Die deutschen Linken und die EU
Früher, d.h. in den 60er, 70er und 80er Jahren des letzten Jahrhunderts, standen die bundesdeutschen Linken dem Projekt „Europäische Union“ ablehnend gegenüber (wenn ich von den „bundesdeutschen Linken“ schreibe, dann meine ich die kommunistische Linke, die Neue Linke, die im Gefolge der 68er-Bewegung entstand, und Teile der SPD). Die EU wurde von ihnen als ein „erzkonservatives“, „reaktionäres“ Projekt betrachtet. In diesem Zusammenhang wurden immer wieder die zwei Väter der EU Konrad Adenauer und Charles de Gaulle genannt.
Konrad Adenauer war der Feind der Linken. Er galt nicht nur als ein erzkonservativer und reaktionärer, sondern auch als ein „revanchistischer“ Politiker, d.h. als ein Politiker, der die von den Siegesmächten des Zweiten Weltkrieges festgelegten Grenzen Deutschlands ändern wollte.
Paradigmatisch für die Anti-EU-Haltung der bundesdeutschen Linken sind die Äußerungen Erich Fromms. Er gilt als einer der Hauptvertreter der „Frankfurter Schule“ (auch „Kritische Theorie“ genannt) und eine der Galionsfiguren der (Neuen) Linken.

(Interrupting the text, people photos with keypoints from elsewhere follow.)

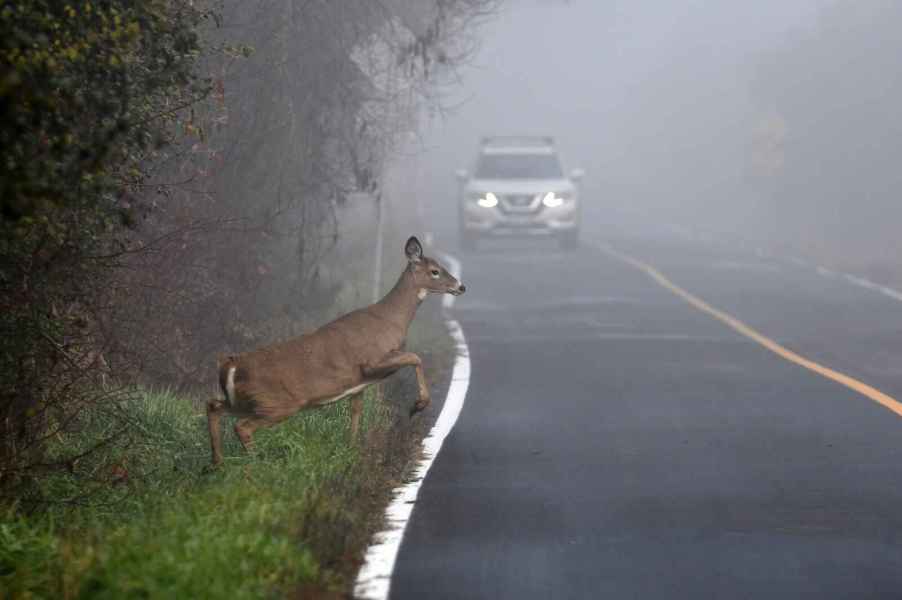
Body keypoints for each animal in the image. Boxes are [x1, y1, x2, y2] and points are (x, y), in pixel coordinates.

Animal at [207, 237, 466, 466]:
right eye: (435, 271)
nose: (461, 286)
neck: (392, 320)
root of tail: (231, 365)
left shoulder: (359, 384)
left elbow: (356, 411)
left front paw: (351, 450)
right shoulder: (370, 361)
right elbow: (415, 357)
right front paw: (418, 405)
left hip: (246, 402)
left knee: (214, 406)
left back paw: (217, 464)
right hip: (277, 403)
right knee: (242, 426)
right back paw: (256, 466)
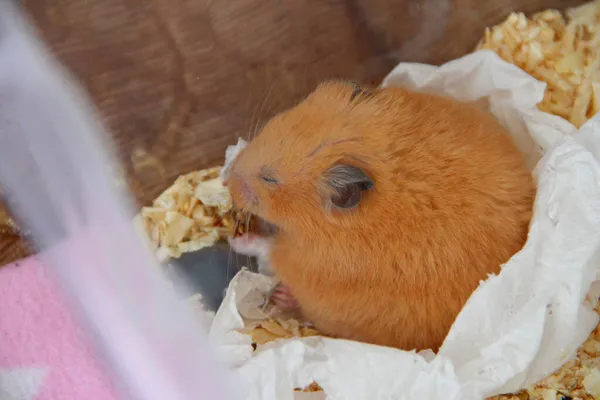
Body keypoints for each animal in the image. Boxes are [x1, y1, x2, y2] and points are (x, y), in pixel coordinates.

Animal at [225, 80, 536, 350]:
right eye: (270, 124)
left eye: (269, 178)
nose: (227, 181)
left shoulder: (303, 259)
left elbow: (267, 248)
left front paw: (236, 241)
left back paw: (281, 296)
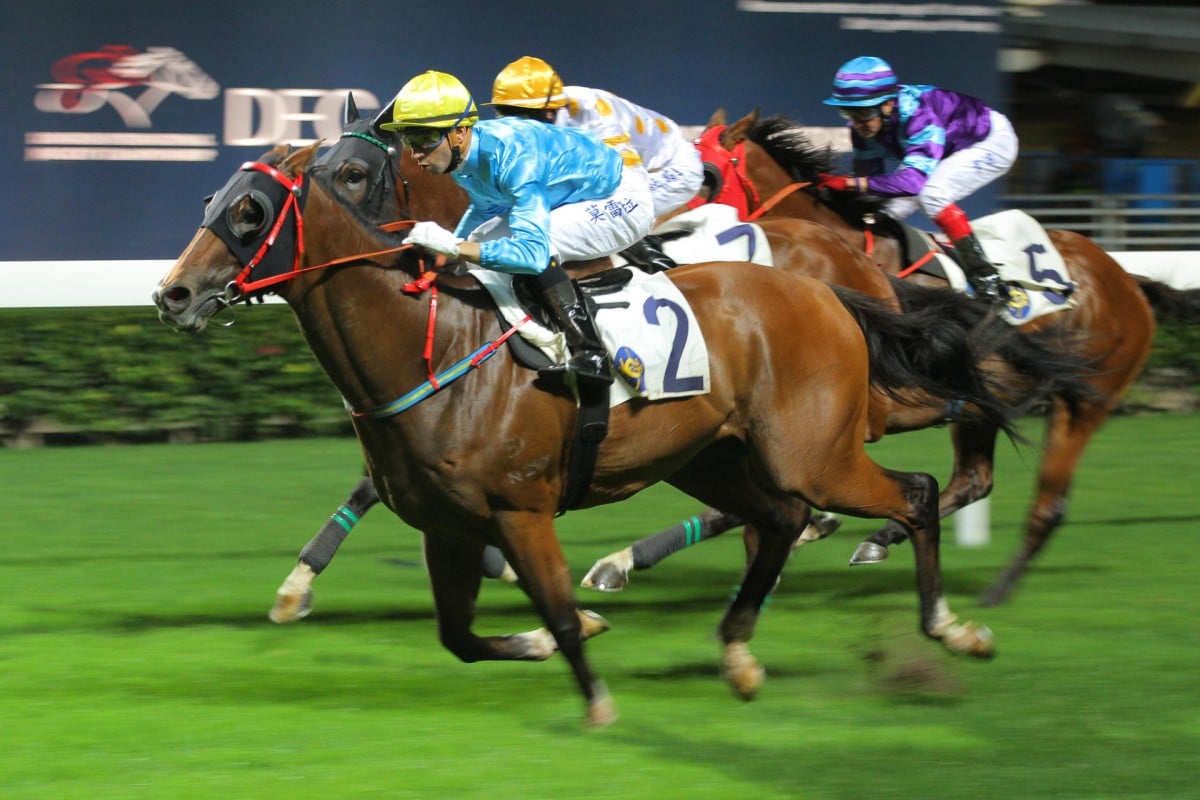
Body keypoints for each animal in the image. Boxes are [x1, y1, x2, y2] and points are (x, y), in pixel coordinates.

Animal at [152, 142, 1012, 724]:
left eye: (250, 213)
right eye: (210, 201)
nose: (173, 294)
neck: (435, 342)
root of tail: (831, 290)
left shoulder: (520, 508)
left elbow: (559, 611)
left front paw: (596, 698)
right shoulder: (447, 525)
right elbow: (458, 634)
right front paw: (542, 640)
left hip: (816, 451)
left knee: (914, 489)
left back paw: (950, 624)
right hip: (712, 457)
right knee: (781, 519)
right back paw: (739, 651)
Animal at [705, 107, 1200, 606]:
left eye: (705, 174)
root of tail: (1129, 280)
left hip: (1083, 403)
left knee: (1048, 502)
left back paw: (996, 592)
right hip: (986, 404)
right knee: (973, 480)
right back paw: (881, 540)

Erich Fromm schreibt 1962 in seinem Werk „Jenseits der Illusionen“:
„Die Kräfte hinter dem deutschen Expansionismus sind noch immer die gleichen wie 1914 und 1939, und sie besitzen heute eine noch stärkere emotionale Dynamik, nämlich als Ruf nach der Rückgabe der ´geraubten` Gebiete. Die deutschen Führer haben dazugelernt; diesmal schlossen sie gleich zu Anfang ein Bündnis mit den Vereinigten Staaten, anstatt die stärkste Macht des Westens als potentiellen Feind zu haben. Diesmal haben sie sich mit ganz Westeuropa zusammengetan und haben alle Aussicht, als führende Macht des neuen Vereinten Europa daraus hervorzugehen, nachdem sie auf wirtschaftlichem und militärischem Gebiet bereits die stärkste Macht sind. Das von Deutschland angeführte Neue Europa wird ebenso expansionistisch sein wie das Alte Deutschland war, und in seinem Bestreben, die früheren deutschen Gebiete zurückzubekommen, wird es eine noch größere Gefahr für den Frieden sein. Hiermit möchte ich nicht behaupten, dass Deutschland den Krieg will, und ganz gewiss nicht, dass es einen Atomkrieg will. Ich möchte nur sagen, dass das neue Deutschland seine Ziele ohne Krieg zu erreichen hofft und zwar aufgrund der Drohung, die von einer überwältigenden Streitmacht ausgeht, nachdem diese erst einmal aufgestellt ist.“
Ob Fromms Aussagen richtig sind, ist hier nicht die Frage. Mir geht es hier nur darum, wie sich das Verhältnis der deutschen Linken zur EU und zur Rolle Deutschlands in der EU im Laufe der letzten Jahrzehnte verändert hat. Nicht Ablehnung, sondern die uneingeschränkte Akzeptanz der EU bestimmt heute die Haltung der deutschen Linken. Die Existenz der EU wird von ihnen nicht in Frage gestellt, die Politik der EU als alternativlos betrachtet.